Hate Me Not: Detecting Hate Inducing Memes in Code Switched Languages

[paper]

Abstract

With the advent of social media, the rise in the number of social media users has upsurged the hateful content being posted online. In countries like India, where multiple languages are spoken, these abhorrent posts are not only from a particular language but rather from an unusual blend of languages called code-switched languages. In India, a particular pair, namely Hinglish is the most popular and the task of hate speech detection gains its intricacy from the fact that there are no fixed spellings, grammar and semantics for this language. Also, this hate speech is depicted with the help of images to form “Memes” which create a long-lasting impact on the human mind. This poses a substantial threat for the users that often become a victim of the derogatory speech and abuses on such platforms. In this paper, we take up the task of hate and offense detection from multimodal data, i.e. images (Memes) that contain text in code-switched languages.
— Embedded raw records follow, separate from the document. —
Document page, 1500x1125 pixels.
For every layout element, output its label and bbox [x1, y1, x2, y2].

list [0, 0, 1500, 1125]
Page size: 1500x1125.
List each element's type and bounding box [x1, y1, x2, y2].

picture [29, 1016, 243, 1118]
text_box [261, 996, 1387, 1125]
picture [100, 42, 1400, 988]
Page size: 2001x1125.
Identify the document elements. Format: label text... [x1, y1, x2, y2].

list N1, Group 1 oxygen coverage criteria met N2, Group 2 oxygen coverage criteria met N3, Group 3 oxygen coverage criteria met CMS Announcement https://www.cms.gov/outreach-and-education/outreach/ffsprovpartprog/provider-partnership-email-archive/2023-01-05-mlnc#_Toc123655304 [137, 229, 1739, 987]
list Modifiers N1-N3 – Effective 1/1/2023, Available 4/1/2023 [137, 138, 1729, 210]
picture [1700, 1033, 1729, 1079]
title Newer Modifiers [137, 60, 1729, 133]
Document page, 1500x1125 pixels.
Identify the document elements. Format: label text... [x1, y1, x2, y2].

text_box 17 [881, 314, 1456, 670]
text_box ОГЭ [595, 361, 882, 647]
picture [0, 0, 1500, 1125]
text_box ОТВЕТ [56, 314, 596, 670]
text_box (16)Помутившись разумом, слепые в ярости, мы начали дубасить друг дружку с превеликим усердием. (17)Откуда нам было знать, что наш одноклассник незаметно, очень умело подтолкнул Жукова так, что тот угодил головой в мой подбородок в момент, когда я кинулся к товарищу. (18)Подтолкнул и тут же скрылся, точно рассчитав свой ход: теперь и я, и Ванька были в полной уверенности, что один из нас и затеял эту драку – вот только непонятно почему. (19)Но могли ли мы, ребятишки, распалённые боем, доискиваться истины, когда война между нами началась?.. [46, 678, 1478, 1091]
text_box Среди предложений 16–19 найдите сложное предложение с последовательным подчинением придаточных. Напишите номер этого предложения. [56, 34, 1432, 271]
We firstly present a novel triply annotated Indian political Memes (IPM)dataset, which comprises memes from various Indian political events that have taken place post-independence and are classified into three distinct categories. We also propose a binary-channeled CNN cum LSTM based model wherein we individually process the images using the CNN model and text extracted from the images using the LSTM model and finally recombine them to get the result. This one-of-a-kind model outperforms all other models to give state-of-the-art results in the domain of offensive image (Memes) classification in code-switched languages - Hinglish. We also release the code, model and IPM dataset for research purposes.